Highlights & Insights

  • The discovery of patch-pair relational invariance is highly clever. Statistical analysis of 10,000 images revealed a near-perfect linear relationship (\(R^2 > 0.95\)) before and after editing, providing a solid theoretical basis for zero-watermarking.
  • Using VAE to simulate diffusion editing is a smart design—it reduces computational overhead by orders of magnitude while maintaining an approximation of the structural impact of diffusion processes.
  • Encoding watermarks as patch-pair index sets (edge sets) is a paradigm worth emulating—it can be migrated to video watermarking (spatio-temporal patch pairs) or 3D model watermarking (voxel pair relationships).

Limitations & Future Work

  • Resolution Constraints: Training and testing were conducted at 224×224; effectiveness on high-resolution images (e.g., 4K medical imaging) is unverified. Calculating \(O(N^2)\) pairs at high resolutions is a challenge.
  • Editing Model Generalization: Tested on only 5 models; generalization to future powerful editors (e.g., video diffusion or 3D-aware editing) is unknown.
  • Adversarial Safety: Attackers knowing the patch partitioning, \(K\) value, and ViT type could design targeted attacks to break specific patch-pair relationships.
  • Imbalanced Samples: The \(K=50\) vs \(\sim\)19,000 imbalance under BCE could potentially be addressed with focal loss or adaptive sampling.
  • vs.
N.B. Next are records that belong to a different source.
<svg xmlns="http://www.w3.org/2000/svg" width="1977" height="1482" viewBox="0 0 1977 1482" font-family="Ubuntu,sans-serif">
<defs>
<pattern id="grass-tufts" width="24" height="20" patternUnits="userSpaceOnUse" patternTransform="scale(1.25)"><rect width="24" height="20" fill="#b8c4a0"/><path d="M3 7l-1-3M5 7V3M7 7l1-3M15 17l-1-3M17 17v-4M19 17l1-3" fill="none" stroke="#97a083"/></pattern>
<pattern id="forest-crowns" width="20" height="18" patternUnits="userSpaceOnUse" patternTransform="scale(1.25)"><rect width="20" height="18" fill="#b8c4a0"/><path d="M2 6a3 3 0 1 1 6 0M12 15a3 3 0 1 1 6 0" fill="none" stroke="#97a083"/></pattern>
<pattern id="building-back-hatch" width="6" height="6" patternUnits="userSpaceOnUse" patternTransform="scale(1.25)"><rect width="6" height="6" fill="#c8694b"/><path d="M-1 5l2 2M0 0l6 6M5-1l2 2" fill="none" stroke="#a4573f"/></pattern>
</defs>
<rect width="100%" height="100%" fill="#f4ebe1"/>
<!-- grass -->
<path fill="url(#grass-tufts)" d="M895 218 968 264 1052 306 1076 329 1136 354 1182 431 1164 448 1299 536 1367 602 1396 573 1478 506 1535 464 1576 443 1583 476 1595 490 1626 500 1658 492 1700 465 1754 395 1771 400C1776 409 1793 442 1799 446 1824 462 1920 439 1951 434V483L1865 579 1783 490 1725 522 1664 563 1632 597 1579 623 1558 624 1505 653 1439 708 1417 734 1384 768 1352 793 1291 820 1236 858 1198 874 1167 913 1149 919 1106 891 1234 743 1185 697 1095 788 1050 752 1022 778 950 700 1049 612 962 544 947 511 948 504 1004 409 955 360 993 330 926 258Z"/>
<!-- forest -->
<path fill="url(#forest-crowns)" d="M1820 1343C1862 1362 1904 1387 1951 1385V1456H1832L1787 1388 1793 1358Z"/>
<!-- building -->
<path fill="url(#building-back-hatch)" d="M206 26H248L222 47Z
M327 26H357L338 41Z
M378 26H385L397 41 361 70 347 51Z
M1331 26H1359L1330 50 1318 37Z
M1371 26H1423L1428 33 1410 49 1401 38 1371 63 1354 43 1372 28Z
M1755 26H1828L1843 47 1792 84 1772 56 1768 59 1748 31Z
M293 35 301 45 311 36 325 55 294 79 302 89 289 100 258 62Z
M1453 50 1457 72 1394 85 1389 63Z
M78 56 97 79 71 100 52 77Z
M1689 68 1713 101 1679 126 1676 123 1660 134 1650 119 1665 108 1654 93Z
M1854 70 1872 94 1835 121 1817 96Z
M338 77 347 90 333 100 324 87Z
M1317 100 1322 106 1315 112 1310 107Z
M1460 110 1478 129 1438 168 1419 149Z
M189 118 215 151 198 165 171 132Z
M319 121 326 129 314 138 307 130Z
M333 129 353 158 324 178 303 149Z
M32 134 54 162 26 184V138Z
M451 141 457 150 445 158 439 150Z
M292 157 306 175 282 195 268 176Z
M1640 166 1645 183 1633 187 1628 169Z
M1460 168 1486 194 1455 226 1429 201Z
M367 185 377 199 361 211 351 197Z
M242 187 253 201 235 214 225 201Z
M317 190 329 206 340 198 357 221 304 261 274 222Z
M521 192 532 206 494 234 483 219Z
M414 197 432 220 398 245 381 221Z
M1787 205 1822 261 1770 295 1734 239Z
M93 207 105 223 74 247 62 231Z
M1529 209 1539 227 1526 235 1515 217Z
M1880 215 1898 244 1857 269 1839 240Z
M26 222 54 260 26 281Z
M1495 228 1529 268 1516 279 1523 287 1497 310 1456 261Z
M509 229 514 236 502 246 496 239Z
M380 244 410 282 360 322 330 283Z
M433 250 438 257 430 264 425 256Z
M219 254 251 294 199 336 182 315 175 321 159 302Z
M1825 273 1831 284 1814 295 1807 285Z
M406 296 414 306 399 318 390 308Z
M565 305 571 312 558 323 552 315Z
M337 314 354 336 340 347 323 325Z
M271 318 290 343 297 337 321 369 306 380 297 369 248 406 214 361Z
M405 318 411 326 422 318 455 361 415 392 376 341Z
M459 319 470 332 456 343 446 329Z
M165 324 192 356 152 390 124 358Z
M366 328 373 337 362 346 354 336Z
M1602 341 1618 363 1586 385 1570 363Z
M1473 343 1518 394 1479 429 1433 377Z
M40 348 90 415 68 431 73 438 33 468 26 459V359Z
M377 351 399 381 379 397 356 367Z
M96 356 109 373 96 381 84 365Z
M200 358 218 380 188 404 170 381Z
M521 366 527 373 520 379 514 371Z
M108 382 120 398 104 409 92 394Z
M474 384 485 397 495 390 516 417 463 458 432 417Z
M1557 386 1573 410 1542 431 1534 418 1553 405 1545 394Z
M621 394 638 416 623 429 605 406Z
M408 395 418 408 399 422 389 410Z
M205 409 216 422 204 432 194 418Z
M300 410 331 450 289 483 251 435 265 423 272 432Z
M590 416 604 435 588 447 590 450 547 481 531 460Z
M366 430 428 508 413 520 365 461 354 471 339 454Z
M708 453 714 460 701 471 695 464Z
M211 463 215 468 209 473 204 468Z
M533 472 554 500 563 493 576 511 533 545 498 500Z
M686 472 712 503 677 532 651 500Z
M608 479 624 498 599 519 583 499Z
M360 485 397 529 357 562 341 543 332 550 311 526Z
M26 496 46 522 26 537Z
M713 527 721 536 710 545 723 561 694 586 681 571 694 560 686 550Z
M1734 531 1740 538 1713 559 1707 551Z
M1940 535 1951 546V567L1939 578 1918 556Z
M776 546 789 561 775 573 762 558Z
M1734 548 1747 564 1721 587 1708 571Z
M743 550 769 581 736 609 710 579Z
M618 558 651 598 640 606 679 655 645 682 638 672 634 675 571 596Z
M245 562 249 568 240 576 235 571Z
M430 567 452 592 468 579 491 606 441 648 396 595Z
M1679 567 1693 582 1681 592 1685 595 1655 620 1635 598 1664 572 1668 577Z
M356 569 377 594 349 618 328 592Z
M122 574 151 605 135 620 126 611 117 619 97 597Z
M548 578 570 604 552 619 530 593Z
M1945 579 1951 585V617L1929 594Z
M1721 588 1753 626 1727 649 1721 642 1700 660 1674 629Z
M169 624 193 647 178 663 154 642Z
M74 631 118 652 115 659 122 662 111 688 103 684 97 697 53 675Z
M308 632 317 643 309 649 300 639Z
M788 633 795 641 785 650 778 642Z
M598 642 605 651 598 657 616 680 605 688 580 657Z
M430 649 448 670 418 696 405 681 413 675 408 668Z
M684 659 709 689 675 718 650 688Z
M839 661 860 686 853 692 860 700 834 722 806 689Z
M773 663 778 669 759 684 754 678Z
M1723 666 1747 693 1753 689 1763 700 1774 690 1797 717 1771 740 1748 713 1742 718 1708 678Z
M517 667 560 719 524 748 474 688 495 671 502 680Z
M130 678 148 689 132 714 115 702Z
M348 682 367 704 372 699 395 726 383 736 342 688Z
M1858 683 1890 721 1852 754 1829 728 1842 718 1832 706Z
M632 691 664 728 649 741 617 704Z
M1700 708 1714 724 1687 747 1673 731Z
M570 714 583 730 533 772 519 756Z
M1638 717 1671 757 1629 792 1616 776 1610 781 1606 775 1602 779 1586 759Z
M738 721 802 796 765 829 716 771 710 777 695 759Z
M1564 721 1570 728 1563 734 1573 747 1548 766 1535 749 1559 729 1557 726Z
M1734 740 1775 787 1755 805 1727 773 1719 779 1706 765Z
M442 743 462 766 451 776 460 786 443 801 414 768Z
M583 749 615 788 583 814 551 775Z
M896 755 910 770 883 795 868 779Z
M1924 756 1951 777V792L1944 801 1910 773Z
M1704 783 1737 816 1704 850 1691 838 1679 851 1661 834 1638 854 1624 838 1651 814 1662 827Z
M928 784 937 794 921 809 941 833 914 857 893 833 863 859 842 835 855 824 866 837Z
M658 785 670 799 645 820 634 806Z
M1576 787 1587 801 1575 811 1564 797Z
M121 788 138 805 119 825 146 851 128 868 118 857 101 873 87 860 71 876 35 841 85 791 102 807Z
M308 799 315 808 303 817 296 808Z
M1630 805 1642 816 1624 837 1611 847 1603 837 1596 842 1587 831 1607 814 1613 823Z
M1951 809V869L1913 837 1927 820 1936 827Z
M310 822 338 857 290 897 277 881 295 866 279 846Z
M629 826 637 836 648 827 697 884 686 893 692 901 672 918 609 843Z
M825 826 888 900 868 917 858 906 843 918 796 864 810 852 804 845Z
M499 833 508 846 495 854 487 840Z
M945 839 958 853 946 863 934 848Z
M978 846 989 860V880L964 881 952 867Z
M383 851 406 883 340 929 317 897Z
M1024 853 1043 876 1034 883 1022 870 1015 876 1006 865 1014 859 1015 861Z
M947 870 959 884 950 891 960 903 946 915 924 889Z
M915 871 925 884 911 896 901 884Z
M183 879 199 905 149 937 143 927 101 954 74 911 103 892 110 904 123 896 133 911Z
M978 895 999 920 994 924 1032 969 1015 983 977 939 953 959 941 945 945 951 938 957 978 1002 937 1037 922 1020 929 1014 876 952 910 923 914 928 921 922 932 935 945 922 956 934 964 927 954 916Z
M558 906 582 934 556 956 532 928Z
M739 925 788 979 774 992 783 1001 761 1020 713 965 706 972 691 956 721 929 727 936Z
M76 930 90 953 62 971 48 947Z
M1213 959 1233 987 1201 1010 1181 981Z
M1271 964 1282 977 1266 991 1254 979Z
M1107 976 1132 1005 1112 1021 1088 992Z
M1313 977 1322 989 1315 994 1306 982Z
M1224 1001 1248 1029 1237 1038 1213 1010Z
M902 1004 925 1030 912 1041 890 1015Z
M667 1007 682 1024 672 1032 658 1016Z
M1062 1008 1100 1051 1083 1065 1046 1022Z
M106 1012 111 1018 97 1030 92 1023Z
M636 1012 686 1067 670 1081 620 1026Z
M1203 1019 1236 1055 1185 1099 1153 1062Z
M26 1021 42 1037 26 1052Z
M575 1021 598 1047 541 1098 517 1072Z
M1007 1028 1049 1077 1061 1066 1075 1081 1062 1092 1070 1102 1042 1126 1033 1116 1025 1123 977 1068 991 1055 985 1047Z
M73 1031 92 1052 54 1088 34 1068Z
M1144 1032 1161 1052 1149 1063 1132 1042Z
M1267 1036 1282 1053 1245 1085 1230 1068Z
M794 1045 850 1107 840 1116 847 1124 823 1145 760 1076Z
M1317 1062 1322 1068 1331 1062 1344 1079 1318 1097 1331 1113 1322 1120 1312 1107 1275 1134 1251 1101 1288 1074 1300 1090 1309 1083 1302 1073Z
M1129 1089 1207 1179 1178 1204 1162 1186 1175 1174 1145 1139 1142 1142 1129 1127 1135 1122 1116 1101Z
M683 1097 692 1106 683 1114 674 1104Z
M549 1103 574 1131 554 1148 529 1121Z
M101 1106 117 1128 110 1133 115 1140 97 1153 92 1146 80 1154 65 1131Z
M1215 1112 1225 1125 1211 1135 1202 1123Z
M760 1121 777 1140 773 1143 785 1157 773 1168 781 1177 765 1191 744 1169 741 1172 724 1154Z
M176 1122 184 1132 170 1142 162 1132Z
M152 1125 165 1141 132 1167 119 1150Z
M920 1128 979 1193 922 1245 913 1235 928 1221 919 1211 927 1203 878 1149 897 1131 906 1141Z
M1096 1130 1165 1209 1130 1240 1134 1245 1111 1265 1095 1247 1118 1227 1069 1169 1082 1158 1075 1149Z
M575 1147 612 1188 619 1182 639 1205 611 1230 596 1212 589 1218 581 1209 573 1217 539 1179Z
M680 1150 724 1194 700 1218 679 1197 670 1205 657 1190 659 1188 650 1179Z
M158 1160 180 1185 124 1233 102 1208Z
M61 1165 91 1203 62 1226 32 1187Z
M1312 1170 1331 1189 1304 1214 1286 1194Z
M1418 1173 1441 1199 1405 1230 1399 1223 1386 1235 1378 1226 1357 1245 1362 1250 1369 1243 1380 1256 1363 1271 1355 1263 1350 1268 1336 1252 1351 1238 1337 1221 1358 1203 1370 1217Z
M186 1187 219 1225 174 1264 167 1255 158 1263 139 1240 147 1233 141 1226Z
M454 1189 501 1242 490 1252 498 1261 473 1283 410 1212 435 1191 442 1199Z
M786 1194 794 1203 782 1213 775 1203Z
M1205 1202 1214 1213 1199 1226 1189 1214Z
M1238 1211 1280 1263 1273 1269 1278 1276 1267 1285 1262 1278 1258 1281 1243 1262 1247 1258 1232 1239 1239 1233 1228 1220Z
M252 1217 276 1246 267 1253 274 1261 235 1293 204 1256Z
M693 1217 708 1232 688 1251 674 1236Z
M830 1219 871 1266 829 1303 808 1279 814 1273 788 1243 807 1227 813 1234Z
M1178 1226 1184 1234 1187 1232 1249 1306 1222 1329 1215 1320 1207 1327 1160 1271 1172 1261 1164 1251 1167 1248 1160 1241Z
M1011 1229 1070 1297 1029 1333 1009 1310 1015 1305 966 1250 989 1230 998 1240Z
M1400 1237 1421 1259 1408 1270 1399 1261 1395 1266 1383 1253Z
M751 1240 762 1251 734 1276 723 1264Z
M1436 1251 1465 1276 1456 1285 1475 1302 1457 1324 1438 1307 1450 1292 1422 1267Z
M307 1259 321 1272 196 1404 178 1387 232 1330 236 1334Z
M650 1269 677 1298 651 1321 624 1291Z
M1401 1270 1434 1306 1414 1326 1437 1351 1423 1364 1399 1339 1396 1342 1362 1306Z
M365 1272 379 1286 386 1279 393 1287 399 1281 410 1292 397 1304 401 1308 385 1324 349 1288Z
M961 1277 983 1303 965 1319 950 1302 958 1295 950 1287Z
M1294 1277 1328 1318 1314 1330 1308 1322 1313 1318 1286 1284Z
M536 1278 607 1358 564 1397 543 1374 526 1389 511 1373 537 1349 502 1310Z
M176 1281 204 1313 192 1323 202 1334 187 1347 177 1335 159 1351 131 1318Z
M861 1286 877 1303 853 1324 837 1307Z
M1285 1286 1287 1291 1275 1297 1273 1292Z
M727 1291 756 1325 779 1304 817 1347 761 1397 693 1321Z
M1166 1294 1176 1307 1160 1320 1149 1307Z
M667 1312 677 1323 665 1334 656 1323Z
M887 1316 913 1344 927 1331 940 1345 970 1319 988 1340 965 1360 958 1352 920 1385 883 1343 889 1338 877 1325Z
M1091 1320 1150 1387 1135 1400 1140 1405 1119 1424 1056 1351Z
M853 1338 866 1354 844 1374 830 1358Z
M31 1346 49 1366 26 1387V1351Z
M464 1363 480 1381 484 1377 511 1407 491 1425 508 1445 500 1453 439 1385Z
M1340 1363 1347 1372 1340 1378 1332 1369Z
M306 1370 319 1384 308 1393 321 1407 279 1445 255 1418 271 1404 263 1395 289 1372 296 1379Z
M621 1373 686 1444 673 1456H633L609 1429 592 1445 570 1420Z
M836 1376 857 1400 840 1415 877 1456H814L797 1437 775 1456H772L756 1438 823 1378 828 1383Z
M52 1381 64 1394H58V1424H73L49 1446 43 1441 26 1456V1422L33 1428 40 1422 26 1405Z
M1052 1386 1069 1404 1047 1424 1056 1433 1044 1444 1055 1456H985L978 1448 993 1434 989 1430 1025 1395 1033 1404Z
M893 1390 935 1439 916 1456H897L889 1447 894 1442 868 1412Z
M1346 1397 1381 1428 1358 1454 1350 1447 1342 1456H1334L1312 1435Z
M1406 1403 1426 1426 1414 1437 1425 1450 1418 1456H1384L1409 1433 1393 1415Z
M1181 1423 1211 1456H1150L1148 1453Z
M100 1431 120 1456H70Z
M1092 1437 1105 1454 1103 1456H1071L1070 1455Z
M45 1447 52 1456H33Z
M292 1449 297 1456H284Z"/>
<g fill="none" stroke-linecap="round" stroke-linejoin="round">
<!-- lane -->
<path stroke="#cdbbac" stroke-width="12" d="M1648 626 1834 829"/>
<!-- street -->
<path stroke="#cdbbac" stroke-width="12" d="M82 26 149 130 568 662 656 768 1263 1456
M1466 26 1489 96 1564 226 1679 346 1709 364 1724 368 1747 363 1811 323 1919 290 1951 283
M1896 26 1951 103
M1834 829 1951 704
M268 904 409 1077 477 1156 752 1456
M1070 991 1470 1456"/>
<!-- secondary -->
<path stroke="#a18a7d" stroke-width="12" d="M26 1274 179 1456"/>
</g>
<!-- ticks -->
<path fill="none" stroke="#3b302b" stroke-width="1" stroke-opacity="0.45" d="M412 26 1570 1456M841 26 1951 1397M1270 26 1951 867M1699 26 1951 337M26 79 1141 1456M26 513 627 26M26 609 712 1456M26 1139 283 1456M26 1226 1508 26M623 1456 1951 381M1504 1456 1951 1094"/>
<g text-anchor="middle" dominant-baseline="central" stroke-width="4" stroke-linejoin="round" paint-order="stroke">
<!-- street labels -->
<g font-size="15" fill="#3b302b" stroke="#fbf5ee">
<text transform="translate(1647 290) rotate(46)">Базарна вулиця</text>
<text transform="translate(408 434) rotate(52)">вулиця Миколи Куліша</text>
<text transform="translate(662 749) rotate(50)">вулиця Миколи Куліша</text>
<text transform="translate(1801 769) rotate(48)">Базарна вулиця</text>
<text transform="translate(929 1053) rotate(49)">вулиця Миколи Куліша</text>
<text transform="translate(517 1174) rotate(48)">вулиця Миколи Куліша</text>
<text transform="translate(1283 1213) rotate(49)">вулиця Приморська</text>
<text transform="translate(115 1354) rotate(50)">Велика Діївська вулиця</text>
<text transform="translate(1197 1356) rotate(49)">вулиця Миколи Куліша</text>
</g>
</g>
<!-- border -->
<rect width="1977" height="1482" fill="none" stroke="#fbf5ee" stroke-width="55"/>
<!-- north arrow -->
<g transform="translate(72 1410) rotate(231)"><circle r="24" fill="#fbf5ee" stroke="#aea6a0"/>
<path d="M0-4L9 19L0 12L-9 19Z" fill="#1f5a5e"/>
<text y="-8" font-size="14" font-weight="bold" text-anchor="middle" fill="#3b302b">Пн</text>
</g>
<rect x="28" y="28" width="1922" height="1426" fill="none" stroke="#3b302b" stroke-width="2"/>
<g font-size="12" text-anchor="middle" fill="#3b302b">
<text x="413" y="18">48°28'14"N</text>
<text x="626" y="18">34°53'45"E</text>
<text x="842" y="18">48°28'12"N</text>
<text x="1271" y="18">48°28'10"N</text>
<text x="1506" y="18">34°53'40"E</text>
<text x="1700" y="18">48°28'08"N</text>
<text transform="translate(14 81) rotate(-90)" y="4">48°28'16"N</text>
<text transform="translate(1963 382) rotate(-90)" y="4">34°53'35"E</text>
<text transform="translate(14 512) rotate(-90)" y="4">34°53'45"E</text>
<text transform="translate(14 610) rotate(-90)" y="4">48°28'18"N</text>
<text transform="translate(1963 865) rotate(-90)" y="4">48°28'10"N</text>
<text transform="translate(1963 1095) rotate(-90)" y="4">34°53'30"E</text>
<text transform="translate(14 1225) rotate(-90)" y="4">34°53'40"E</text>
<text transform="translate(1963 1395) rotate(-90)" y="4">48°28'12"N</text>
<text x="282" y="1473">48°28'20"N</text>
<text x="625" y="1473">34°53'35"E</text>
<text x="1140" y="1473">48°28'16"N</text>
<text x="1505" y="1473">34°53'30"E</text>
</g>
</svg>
VINE/RobustWide (Embedded): These use adversarial training to include editing models in optimization, achieving high robustness at the cost of image quality (VINE PSNR only 37.34dB). Rel-Zero maintains perfect fidelity (PSNR=∞) while matching or exceeding performance in local editing and conventional perturbations.
  • vs. ConZWNet/FGPCET (Zero-watermarking): Same category but different logic. Previous works rely on absolute descriptors which generative models alter easily (TPR < 10%). Rel-Zero increases robustness by two orders of magnitude by exploiting relational invariance.
  • Related Thinking: The insight of relational invariance could be migrated to other authentication scenarios—such as utilizing consistency between facial patch relationships for deepfake detection.

Rating

  • Novelty: ⭐⭐⭐⭐ The discovery of patch-pair invariance is insightful.
  • Experimental Thoroughness: ⭐⭐⭐⭐ Tested across multiple models with unique analysis, though missing high-res experiments.
  • Writing Quality: ⭐⭐⭐⭐⭐ Clear logic from observation to hypothesis to verification.
  • Value: ⭐⭐⭐⭐ Provides a new paradigm for zero-watermarking with practical application potential in high-fidelity scenarios.